Demokratik sistemlerde, denge-denetleme mekanizmasının sağlıklı şekilde işletilmesi, sistemin hayatını devam ettirmesinin ön koşuludur. Demokrasinin olmazsa olmazlarından denge mekanizmasının çalışması, erkler ayrılığının ve bu ayrılığı destekleyen sivil toplumun mevcudiyetiyle sağlanır. Meslek örgütleri de bu yapıların anayasal statüdeki birer parçasıdır. Dolayısıyla meslek örgütlerinin yara almasına neden olacak bütün adımlar, esasında sistemi tıkayarak demokrasiye zarar verecektir. Getirilmek istenen yeni çoklu baro düzenlemesi ile birçok teknik sorunun ortaya çıkacağı açıktır. Fakat en önemli sorun, baroların etkinliğinin azaltılması hususudur. Birliktelikleri sarsılıp etkinliği azalan baroların bünyelerinde, kamunun denetlenmesi ve bununla mücadele edilmesi konusunda fikir ayrılıkları belirecek ve dolayısıyla vatandaşın uğradığı haksızlık/lara karşı çıkan güçlü itirazın sesi ister istemez kısılacaktır. Bir diğer sakıncaya değinecek olursak, Baroların bölünmesi, benzer siyasi görüşten avukatların bir araya gelmek suretiyle yeni barolar oluşturmasına, böylelikle siyasallaşmanın artmasına olanak sağlayacaktır. İdeolojik darboğazdaki sığ siyasetin içine gömülmüş olmak hali, baroların kuruluş amacına uygun şekilde hareket edememelerine ve asli vazifelerini yerine getirememelerine neden olacaktır.

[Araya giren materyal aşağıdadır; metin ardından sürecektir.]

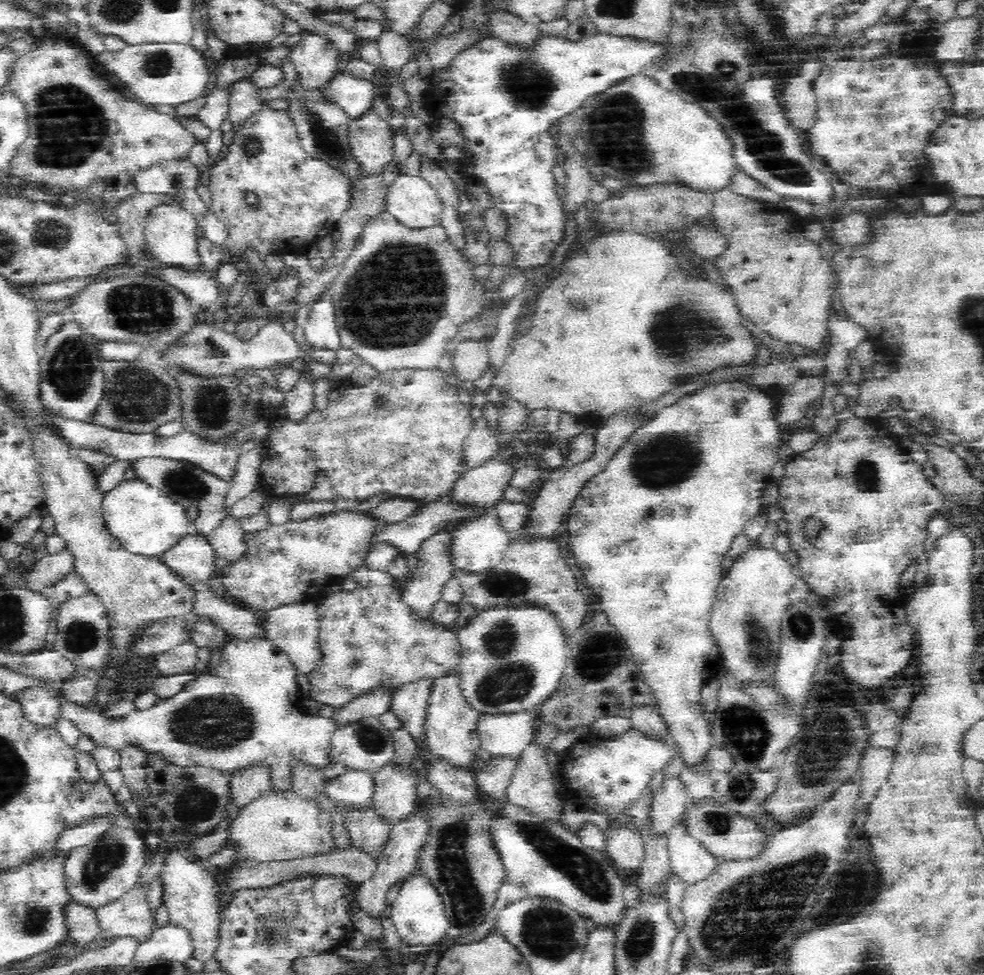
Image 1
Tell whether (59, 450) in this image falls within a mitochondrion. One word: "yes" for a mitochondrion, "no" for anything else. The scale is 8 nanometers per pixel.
no

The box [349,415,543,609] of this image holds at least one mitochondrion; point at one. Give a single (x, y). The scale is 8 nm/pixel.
(506, 585)

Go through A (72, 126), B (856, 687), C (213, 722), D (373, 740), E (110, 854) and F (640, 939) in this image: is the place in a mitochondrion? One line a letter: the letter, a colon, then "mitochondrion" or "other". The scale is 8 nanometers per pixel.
A: mitochondrion
B: other
C: mitochondrion
D: mitochondrion
E: mitochondrion
F: mitochondrion

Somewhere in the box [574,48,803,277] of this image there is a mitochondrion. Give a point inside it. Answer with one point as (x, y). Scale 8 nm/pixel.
(618, 143)

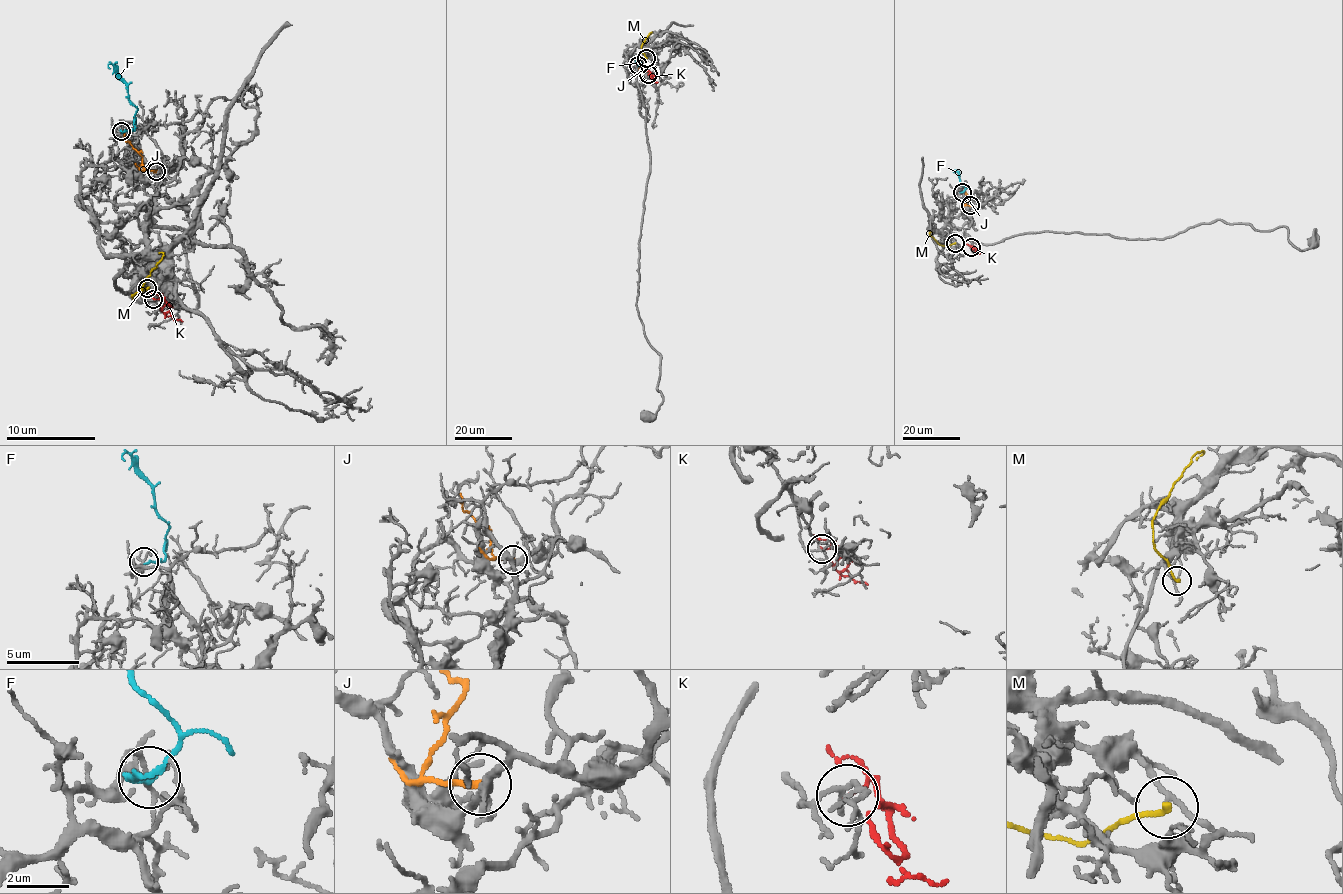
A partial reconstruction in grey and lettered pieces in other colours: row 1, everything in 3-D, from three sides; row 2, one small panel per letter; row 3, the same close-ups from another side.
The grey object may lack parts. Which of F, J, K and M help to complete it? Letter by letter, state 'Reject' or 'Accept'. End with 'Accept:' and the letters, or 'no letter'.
F: Reject
J: Reject
K: Reject
M: Reject
Accept: no letter

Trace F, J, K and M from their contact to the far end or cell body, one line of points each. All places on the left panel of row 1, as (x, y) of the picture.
F: (121, 131), (132, 131), (136, 111), (129, 100), (125, 80), (109, 64), (109, 69)
J: (156, 171), (143, 167), (143, 158), (123, 129)
K: (154, 298), (163, 301), (174, 318), (183, 321)
M: (147, 287), (132, 298), (161, 260), (163, 254), (158, 254)

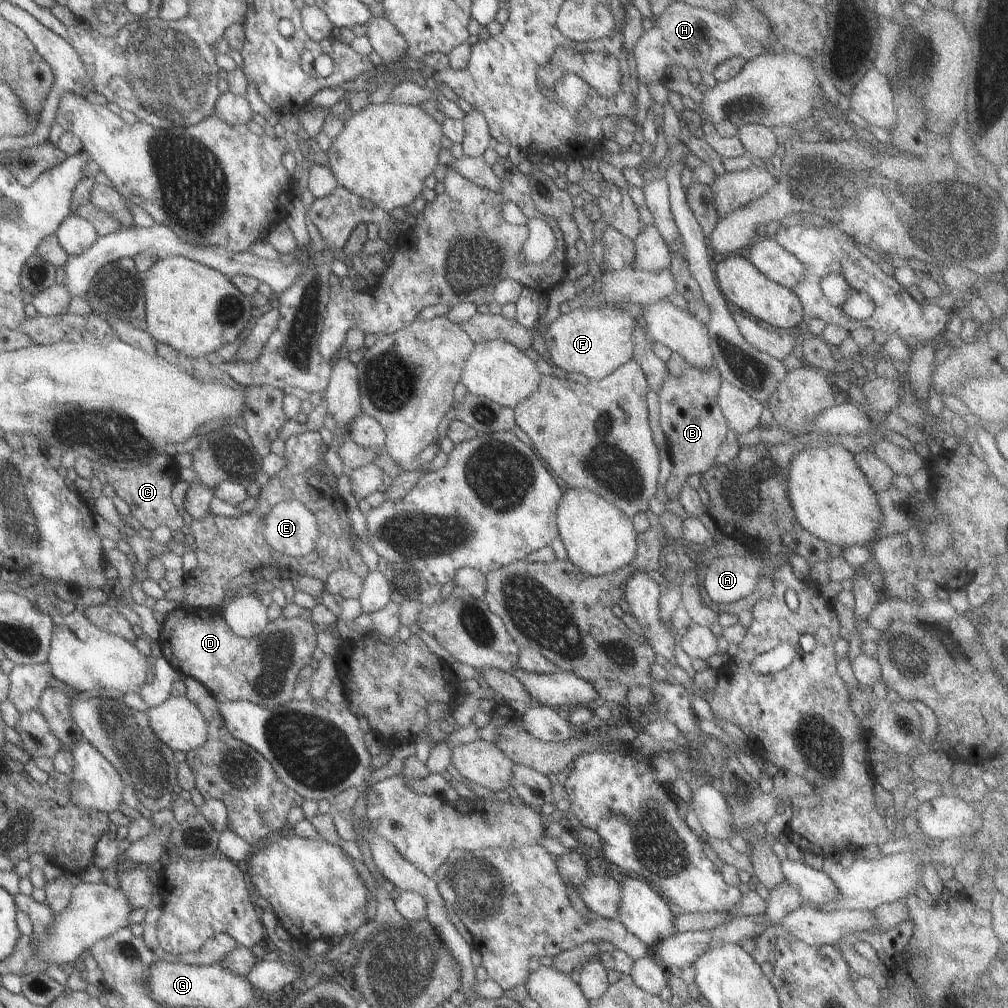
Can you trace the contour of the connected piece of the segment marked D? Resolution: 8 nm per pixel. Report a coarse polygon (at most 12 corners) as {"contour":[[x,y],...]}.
{"contour":[[174,608],[162,657],[217,701],[292,699],[316,647],[305,611],[257,636]]}

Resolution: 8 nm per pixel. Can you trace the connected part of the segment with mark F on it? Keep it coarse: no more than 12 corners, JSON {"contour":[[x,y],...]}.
{"contour":[[576,303],[541,334],[555,366],[602,379],[632,358],[636,320]]}

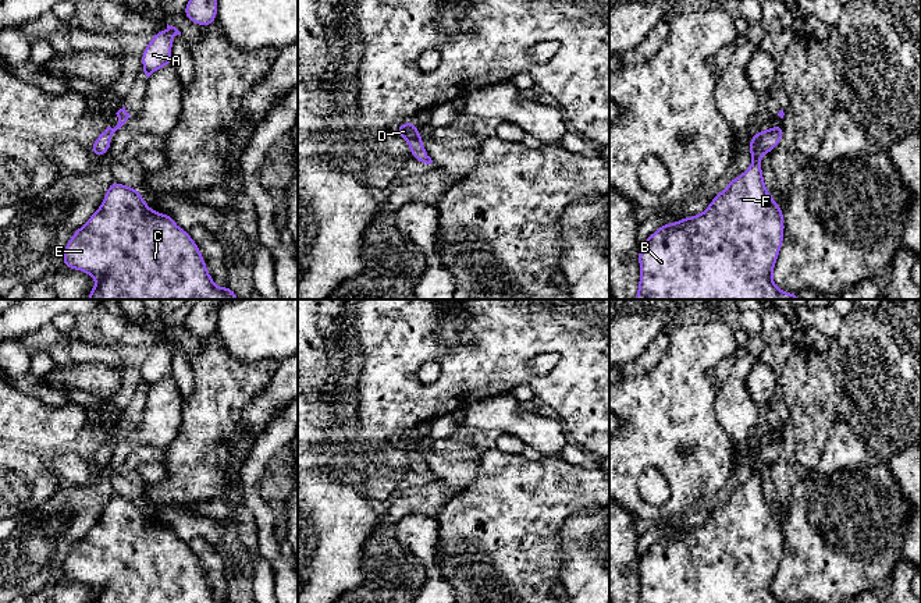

Tüm bunların yanında, mesleklerin ve meslek örgütlerinin acilen çözülmesi gereken bir yığın problemi varken çareyi birliklerin yapısını değiştirmekte aramak, gerek kısa gerekse uzun vadede hâlihazırdaki sorunlar yumağını artırmaktan başka işe yaramayacaktır. Şu unutulmamalıdır ki, avukatlar devleti devlet yapan yargı erkinin yapı taşlarıdır. Bu bakımdan onları etkisiz kılmak şöyle dursun, ihya etmek yönünde ciddi atılımlar gereklidir. Ayrıca bütün dünya Covid-19'un pençesindeyken ve haliyle ülkemiz de bu durumdan ağır biçimde etkilenmişken böyle bir konunun gündeme getirilmesi bize göre son derece yanlıştır. Bir an evvel bu yanlıştan dönülmeli ve tüm hayatımızı baştan aşağı değiştiren küresel düzeydeki Covid-19'a odaklanılmalıdır.
Sözlerimi bitirirken son olarak şunları ilave etmek istiyorum: Demokrasi dün ortaya çıkmış alelade bir sistem değil; binyıllardır tüm insanlığın çeşitli şekillerdeki katkılarıyla günümüze kadar ulaşmayı başarmış, özellikle son iki yüz yıldır birçok ülkede uygulanan, hepimizin, hepimiz için sahip çıkmak, koruyup kollamak ve geliştirmek zorunda olduğu bir sistemdir.
Bir sonraki görüşmemizde mevcut sorunların aşılmış olmasını umuyor, her birinize sağlık dolu günler diliyorum.